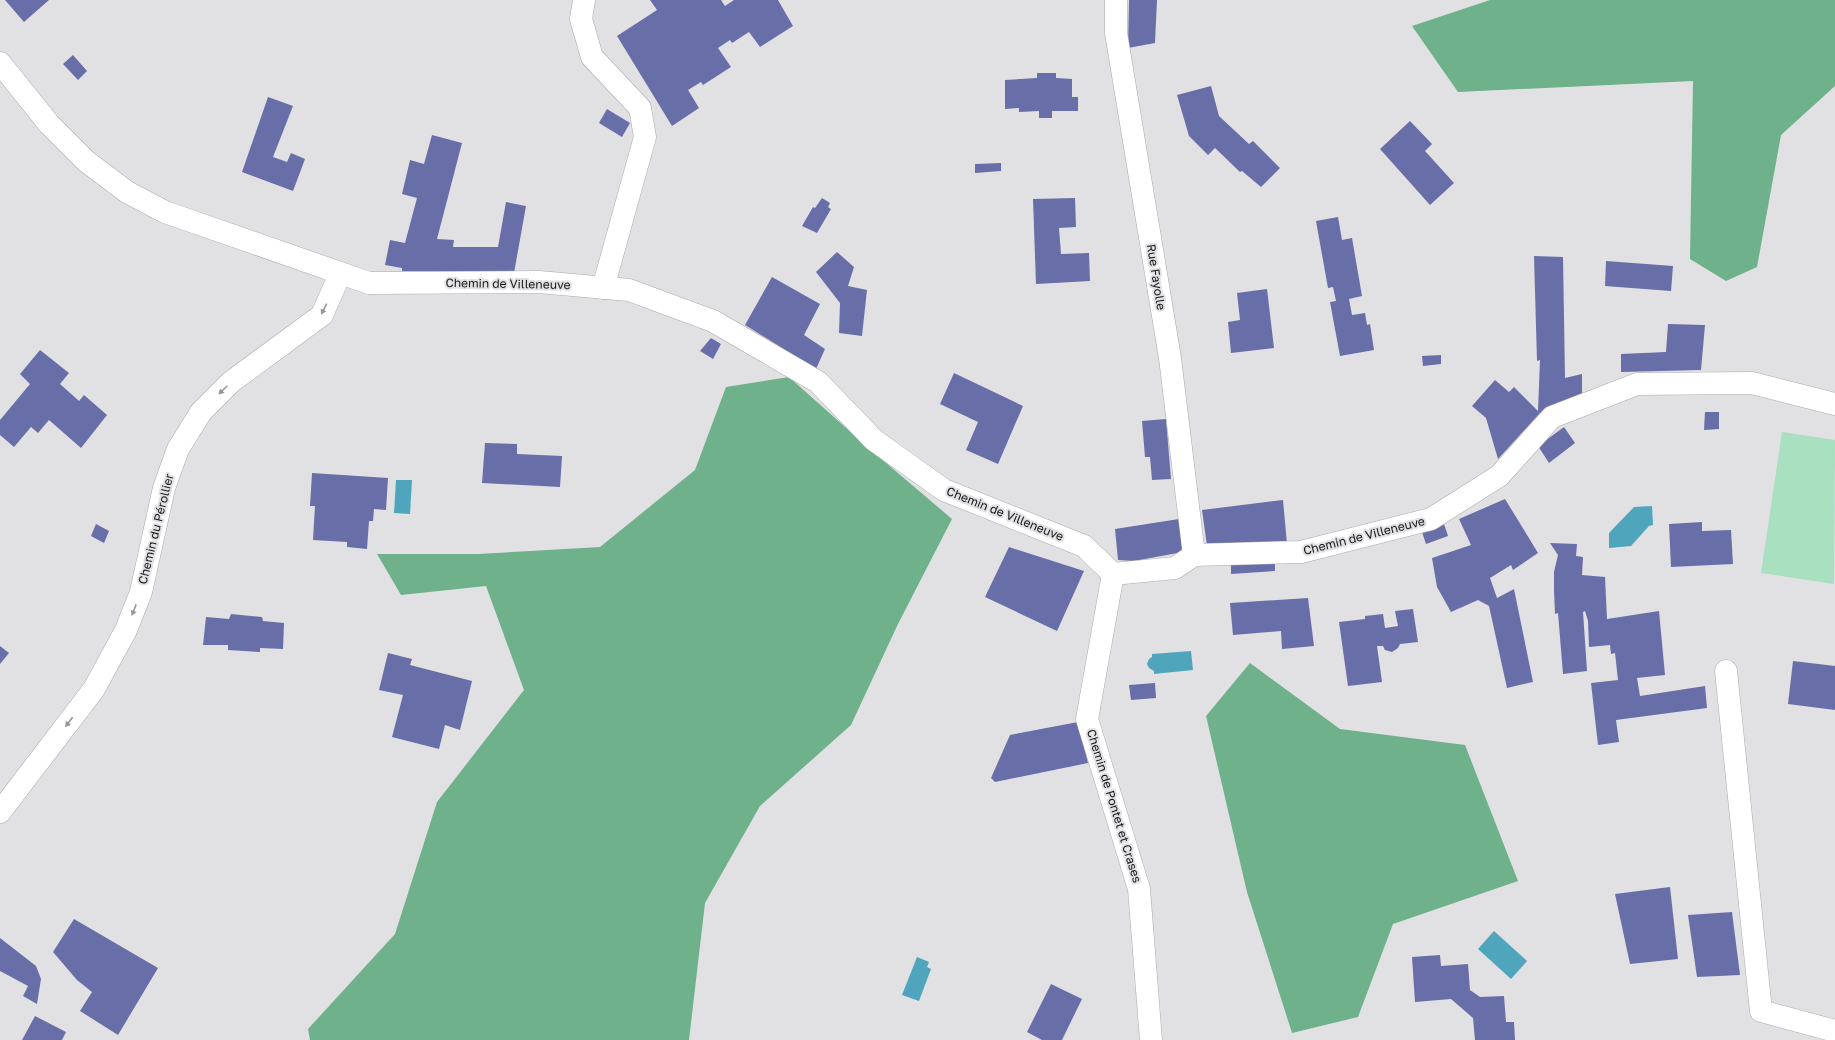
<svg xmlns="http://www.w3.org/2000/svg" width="1835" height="1040" font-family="'Golos Text',sans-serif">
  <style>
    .green { fill: #a9e0bf }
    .forest { fill: #6eb18a }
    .water { fill: #4ea5bc }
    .building { fill: #686ea7 }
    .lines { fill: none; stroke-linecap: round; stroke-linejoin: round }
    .minor-casing { stroke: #a9aaad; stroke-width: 23 }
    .minor { stroke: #fff; stroke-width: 22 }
    .oneway { fill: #969696 }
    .labels { text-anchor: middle; stroke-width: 4; stroke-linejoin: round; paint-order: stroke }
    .street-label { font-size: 12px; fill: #151516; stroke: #e1e1e4 }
  </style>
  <rect width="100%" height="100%" fill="#e1e1e4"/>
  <polygon class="green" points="1782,432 1835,440 1834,584 1761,573"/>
  <g class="forest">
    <polygon points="1490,0 1835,0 1835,86 1781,135 1757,267 1726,281 1690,259 1693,81 1458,92 1412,26"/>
    <polygon points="789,377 872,451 952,519 898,624 851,725 760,806 705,903 689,1040 310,1040 308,1029 395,934 437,802 524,690 486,586 401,595 377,554 478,554 600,547 695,470 726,387"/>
    <polygon points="1250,663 1340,729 1465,745 1518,881 1393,924 1358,1017 1292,1033 1247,892 1206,716"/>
  </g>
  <g class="water">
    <polygon points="396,480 412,480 410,514 394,513"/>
    <polygon points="1652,506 1653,525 1649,526 1631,546 1609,548 1609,533 1634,507"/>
    <polygon points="1191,651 1193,670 1154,674 1154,671 1149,668 1147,664 1149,659 1152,657 1152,654"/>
    <polygon points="1494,931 1527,961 1511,979 1478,949"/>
    <polygon points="917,957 929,962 927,967 931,969 919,1001 902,995"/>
  </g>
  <g class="building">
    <polygon points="5,0 49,0 24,22"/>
    <polygon points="650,0 721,0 725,6 734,0 778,0 793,26 760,47 749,32 732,43 730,40 718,48 731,67 703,85 701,82 688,90 699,108 672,126 617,36 657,10"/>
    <polygon points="1129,0 1157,0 1155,43 1128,48"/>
    <polygon points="73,55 87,71 78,80 63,64"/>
    <polygon points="1037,73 1056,73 1056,78 1072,79 1072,97 1078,97 1078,111 1052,111 1052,118 1039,118 1039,111 1019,112 1019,108 1005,109 1005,80 1037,78"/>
    <polygon points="1211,86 1219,116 1249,144 1253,141 1280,168 1261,187 1242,171 1240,172 1215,148 1208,155 1189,136 1177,95"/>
    <polygon points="268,97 293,106 273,157 287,162 291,153 305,159 293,191 242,172"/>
    <polygon points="607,109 630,123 622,137 599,123"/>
    <polygon points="1410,121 1432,144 1425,151 1454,183 1430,205 1380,149"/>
    <polygon points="432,135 462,143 437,239 454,240 453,247 498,247 506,202 526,206 514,273 402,271 402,268 385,265 390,240 405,243 417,198 402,194 410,160 424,164"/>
    <polygon points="1001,163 1001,171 975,173 975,164"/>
    <polygon points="822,198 830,203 828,207 831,209 817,233 802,226 813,207 815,208"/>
    <polygon points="1075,198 1076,227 1059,228 1061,254 1089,253 1090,281 1036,284 1033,199"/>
    <polygon points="1338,217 1342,240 1352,238 1362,296 1349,299 1352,315 1365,313 1367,325 1370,324 1374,350 1340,356 1330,302 1336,301 1333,287 1328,288 1316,221"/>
    <polygon points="837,252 854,267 848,286 867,290 862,336 839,333 840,303 816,272"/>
    <polygon points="1534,256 1563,257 1565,378 1582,374 1582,394 1540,413 1498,459 1486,418 1472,406 1495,380 1509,392 1514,387 1538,411 1540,360 1537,361"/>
    <polygon points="1606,261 1673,266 1671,291 1605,286"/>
    <polygon points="772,277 820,304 804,335 825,349 816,369 745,325"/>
    <polygon points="1267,289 1274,348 1231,353 1228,322 1240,320 1237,293"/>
    <polygon points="1668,324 1705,325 1701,370 1621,372 1621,354 1666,352"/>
    <polygon points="711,338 721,344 713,359 700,351"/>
    <polygon points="40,350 69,373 60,384 79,401 84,395 107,415 81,448 49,420 38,433 31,427 14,447 0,435 0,420 30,384 20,374"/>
    <polygon points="1441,355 1441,364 1423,366 1422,356"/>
    <polygon points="954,373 1023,406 998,464 966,450 978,422 940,404"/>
    <polygon points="1705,412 1719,412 1719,429 1704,430"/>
    <polygon points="1166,419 1171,479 1152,480 1150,457 1145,457 1142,421"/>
    <polygon points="1564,427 1575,443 1549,463 1538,446"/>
    <polygon points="485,443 517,444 517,454 562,456 560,487 482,483"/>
    <polygon points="312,473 388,478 386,510 374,509 373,521 369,521 367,549 347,547 347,542 313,540 315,506 310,506"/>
    <polygon points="1505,499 1538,553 1513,570 1511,565 1490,578 1497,598 1514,589 1533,682 1507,688 1489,606 1478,600 1451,612 1437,587 1432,558 1471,545 1459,519"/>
    <polygon points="1283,500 1287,544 1207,546 1202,510"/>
    <polygon points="1179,519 1183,552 1134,561 1118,560 1115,529"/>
    <polygon points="1702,522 1702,531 1731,530 1733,564 1671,567 1669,524"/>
    <polygon points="96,524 109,531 104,543 91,536"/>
    <polygon points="1444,524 1448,536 1426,544 1422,532"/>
    <polygon points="1550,543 1577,544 1576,556 1583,557 1582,575 1605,577 1607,619 1659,611 1665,675 1637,678 1640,696 1705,686 1707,708 1616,720 1619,742 1598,745 1591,683 1618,680 1615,653 1611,654 1610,645 1589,647 1588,621 1585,611 1583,612 1587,671 1563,674 1558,613 1555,614 1554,590 1554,572 1558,555"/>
    <polygon points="1009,547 1084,571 1057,631 985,597"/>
    <polygon points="1275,560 1275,571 1231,574 1231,563"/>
    <polygon points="1308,598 1314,646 1282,649 1281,631 1233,635 1230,603"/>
    <polygon points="1413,609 1418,642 1400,644 1398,648 1392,652 1385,650 1383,646 1377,646 1382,682 1348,686 1339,622 1365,619 1365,616 1383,614 1385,628 1398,626 1395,611"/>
    <polygon points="231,614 262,617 263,621 284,623 283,649 260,648 260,652 228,650 228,645 203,645 206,617 229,619"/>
    <polygon points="0,646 9,653 0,664"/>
    <polygon points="388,653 412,659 410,665 472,681 460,730 445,725 439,749 392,737 403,695 379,690"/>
    <polygon points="1793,661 1835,666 1835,710 1788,704"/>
    <polygon points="1155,683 1156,698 1131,700 1129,685"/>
    <polygon points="1078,722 1088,763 995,782 991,778 1010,735"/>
    <polygon points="1670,887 1678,959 1630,964 1615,894"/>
    <polygon points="1732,912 1740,975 1697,977 1688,915"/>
    <polygon points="74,919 158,968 118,1035 80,1011 92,992 77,980 53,952"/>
    <polygon points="0,938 36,966 41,979 37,1004 23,996 28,986 0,971"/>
    <polygon points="1440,955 1441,966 1468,964 1470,990 1480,997 1504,996 1506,1022 1514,1022 1515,1040 1475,1040 1473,1018 1451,999 1415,1002 1412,957"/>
    <polygon points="1051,984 1082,999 1062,1040 1042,1040 1027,1032"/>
    <polygon points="35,1016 66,1032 62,1040 22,1040"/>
  </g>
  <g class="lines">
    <g class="minor-casing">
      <g id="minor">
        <polyline points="584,0 581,19 592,57 640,108 645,137 603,288"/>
        <polyline points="1116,0 1116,33 1170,358 1194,555"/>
        <polyline points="0,63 49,124 86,161 127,192 165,212 369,283 539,282 629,290 713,321 818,382 874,440 944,490 1084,546 1113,574 1175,568 1194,555 1301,552 1431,519 1499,476 1552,417 1637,384 1752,383 1835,404"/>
        <polyline points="1113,574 1087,719 1139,889 1151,1040"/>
        <polyline points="1726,671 1761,1011 1835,1031"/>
        <polyline points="0,812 94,689 126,630 141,592 164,488 178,449 201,412 231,382 322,315 340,274"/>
      </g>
    </g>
    <use href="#minor" class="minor"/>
  </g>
  <defs><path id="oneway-solid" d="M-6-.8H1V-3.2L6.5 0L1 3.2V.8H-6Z"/></defs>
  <g class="oneway">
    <use href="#oneway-solid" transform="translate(324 309) rotate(117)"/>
    <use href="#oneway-solid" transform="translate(223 390) rotate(135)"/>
    <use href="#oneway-solid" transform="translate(134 610) rotate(111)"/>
    <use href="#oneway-solid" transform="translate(69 722) rotate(127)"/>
  </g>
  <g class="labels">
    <g class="street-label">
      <text transform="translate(1156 277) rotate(81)" y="4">Rue Fayolle</text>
      <text transform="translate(508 284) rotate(1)" y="4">Chemin de Villeneuve</text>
      <text transform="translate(1005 514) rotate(22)" y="4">Chemin de Villeneuve</text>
      <text transform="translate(156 529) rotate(-76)" y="4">Chemin du Pérollier</text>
      <text transform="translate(1364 536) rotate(-14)" y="4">Chemin de Villeneuve</text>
      <text transform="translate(1114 806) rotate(73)" y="4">Chemin de Pontet et Crases</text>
    </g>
  </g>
</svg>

§ §

**What you are asked to do:** In the records, which lines use the word "round"? Report them.

**Exercise solution:**
    .lines { fill: none; stroke-linecap: round; stroke-linejoin: round }
    .labels { text-anchor: middle; stroke-width: 4; stroke-linejoin: round; paint-order: stroke }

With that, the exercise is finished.